Exercise instructions
Each line from the start of the records through the line containing "Unterstützung Tunesiens. Der weitverbreitete" is to be transcribed exactly, and no other line is to be included.
##### Exercise materials
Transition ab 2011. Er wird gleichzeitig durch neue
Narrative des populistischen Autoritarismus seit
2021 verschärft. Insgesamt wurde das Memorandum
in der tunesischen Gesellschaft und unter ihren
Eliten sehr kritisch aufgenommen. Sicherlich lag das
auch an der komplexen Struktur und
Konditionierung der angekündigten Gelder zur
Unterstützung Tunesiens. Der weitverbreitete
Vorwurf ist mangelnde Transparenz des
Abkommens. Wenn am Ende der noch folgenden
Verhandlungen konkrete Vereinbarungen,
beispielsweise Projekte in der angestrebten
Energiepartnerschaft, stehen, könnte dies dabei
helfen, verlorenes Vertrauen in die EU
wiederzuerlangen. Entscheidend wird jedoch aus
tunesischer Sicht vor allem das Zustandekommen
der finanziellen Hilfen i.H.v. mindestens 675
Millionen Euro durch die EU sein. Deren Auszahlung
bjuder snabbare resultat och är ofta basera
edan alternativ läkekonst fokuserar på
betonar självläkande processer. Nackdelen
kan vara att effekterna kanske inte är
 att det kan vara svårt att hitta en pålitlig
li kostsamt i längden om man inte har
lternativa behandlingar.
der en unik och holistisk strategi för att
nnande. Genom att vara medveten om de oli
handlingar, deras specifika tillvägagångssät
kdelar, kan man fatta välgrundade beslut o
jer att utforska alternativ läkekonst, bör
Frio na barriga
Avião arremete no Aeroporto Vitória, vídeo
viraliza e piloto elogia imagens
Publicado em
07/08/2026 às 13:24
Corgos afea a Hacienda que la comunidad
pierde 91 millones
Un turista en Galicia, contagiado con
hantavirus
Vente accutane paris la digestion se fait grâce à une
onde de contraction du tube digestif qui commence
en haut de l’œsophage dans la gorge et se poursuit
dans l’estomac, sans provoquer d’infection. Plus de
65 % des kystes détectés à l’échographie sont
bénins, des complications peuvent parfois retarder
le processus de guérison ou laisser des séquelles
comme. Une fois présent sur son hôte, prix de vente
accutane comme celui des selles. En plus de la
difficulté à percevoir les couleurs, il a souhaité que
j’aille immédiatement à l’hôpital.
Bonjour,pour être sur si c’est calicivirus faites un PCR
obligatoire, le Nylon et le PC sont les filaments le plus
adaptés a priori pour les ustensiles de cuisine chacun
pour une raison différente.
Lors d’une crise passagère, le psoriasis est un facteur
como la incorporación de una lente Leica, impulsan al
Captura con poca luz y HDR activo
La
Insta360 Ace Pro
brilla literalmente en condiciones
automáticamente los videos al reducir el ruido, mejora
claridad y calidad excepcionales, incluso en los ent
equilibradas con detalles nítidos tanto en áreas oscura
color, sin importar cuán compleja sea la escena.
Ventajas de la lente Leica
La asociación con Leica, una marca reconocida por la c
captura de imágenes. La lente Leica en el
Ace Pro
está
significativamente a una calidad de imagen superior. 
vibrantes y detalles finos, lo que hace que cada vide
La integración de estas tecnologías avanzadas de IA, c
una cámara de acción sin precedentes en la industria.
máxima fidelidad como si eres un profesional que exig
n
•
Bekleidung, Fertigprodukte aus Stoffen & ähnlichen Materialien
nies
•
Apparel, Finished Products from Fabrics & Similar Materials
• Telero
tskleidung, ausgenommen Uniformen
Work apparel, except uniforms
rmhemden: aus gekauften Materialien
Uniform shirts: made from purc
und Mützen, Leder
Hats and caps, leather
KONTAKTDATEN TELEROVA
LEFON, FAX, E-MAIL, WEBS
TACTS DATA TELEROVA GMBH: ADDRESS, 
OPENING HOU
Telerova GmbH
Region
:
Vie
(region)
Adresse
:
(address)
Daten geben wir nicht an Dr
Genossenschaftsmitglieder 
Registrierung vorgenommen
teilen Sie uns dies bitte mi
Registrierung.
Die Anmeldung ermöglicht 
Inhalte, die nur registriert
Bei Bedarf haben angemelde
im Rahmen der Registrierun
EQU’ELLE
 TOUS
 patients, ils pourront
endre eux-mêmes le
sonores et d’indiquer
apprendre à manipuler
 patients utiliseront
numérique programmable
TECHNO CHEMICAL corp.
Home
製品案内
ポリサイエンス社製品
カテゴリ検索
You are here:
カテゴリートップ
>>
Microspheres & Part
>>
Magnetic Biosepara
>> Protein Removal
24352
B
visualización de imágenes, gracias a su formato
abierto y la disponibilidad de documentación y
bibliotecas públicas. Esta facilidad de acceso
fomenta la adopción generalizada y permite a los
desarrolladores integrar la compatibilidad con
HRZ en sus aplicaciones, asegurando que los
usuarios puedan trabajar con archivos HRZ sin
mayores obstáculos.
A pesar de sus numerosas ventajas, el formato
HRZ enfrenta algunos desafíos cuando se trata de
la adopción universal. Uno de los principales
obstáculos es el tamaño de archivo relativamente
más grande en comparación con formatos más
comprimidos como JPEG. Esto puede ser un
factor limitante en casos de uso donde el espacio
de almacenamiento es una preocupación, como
##########
Exercise solution
Transition ab 2011. Er wird gleichzeitig durch neue
Narrative des populistischen Autoritarismus seit
2021 verschärft. Insgesamt wurde das Memorandum
in der tunesischen Gesellschaft und unter ihren
Eliten sehr kritisch aufgenommen. Sicherlich lag das
auch an der komplexen Struktur und
Konditionierung der angekündigten Gelder zur
Unterstützung Tunesiens. Der weitverbreitete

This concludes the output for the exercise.